**Task requirements**
Resume the account of the tin can mail letter from Niuafo'ou, picking up right after its last sentence.

======== Document excerpt ========

Incidentally, the only woman known to ‘swim the mail’ was Quensell’s sister-in-law Pauline Hoeft, New Zealand’s ‘Champion Lady Swimmer’, who held the fifty- and one-hundred yards world records in the early 1920s, was a match for ‘the speediest of male swimmers‘ in the fifty yard open scratch race, and is said to have worked with Johnny Weissmuller, Hollywood’s most famous Tarzan.
At some point, Quensell arranged with ships’ captains for passengers to mail letters ‘in the tin’, enclosing sixpence worth of stamps to cover costs. Quensell would apply his cachets, then send them on. The ships’ captains added their own stamps and cruising by Niuafo’ou to watch the collecting of the mail soon became a tourist attraction. Through an arrangement with the shipping companies, Quensell’s offer was extended beyond passengers to stamp collecting enthusiasts like my grandfather. In the 27 years he spent on the island, Quensell estimated he sent 1.5 million letters to 148 different countries.
Yet tin can mail was never just a gimmick. Until an airstrip was constructed on Niuafo’ou in 1983, it remained the only way for residents to send and receive mail.
My grandfather’s letter clearly made it to Niuafo’ou, as the envelope is stamped with multiple cachets including TIN CAN – CANOE MAIL: ISLAND, which is unusual as Quensell was said to have cut out the word ‘canoe’ from all rubber cachets from mid-1935 following a dispute with the swimmers. But why the letter never made it back to the addressee, my father Haydn, remains a mystery.
Indeed, the letter might never have reached us but for the unusual note on the front top left corner: ‘To be opened on 12th Sept 1952.’ In a move typical of my beloved late grandfather, he’d written the letter to his son, then aged not quite two years, and marked it to be opened on what would have been my father’s seventeenth birthday.
The note piqued the curiosity of a Gold Coast couple who acquired the ‘cover’, as they are known to philatelists, as part of a bulk lot bought at auction. Though covers have a much higher value if they remain unopened, the couple took a chance on finding something of interest, that might also help them locate the intended recipient or his family.

======== Excerpted data ========

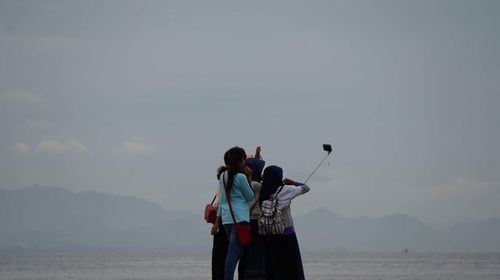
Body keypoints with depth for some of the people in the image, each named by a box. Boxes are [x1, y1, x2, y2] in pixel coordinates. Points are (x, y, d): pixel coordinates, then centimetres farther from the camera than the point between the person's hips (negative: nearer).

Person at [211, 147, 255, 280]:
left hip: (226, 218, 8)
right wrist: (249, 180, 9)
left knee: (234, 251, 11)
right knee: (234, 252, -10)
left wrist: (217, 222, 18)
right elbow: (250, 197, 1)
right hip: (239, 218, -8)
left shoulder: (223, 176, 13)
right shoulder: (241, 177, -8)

========
======== Excerpted data ========

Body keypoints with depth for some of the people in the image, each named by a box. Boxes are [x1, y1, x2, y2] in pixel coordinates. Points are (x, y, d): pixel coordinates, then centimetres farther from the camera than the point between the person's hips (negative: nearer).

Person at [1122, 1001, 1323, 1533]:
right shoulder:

========

**Response to this task**
“As it turns out it had a most beautiful letter inside,” they wrote to me in January 2012. “We are so glad to have located its rightful owner – such lovely words deserve to be with the intended recipient.”
They found me on the internet, of course: the previous month I’d written a post to commemorate the first anniversary of my paternal grandmother’s death and tagged it with my father’s name.
Thus the letter travelled via air, ship, tin can, canoe, email, registered mail and train to finally reach its intended recipient nearly 75 years after it was written. The cover probably changed hands many times over the years among philatelists. I was surprised to learn that attempting to return mail to the intended recipient is frowned upon by collectors and dealers who (legitimately) purchase items like Tin Can Mail covers to keep or re-sell at a profit. We were fortunate the last owners didn’t subscribe to that view and elected instead to connect.
After all, what child of any age wouldn’t cherish the chance to read the following:
At the moment you are 1 year & 10 months old and playing happily around me — a constant joy to your loving mother & I. In two months time you will be two years old. Easily the most marvellous years of our life…I know you will always love your Mummy and Daddy and they only live for you.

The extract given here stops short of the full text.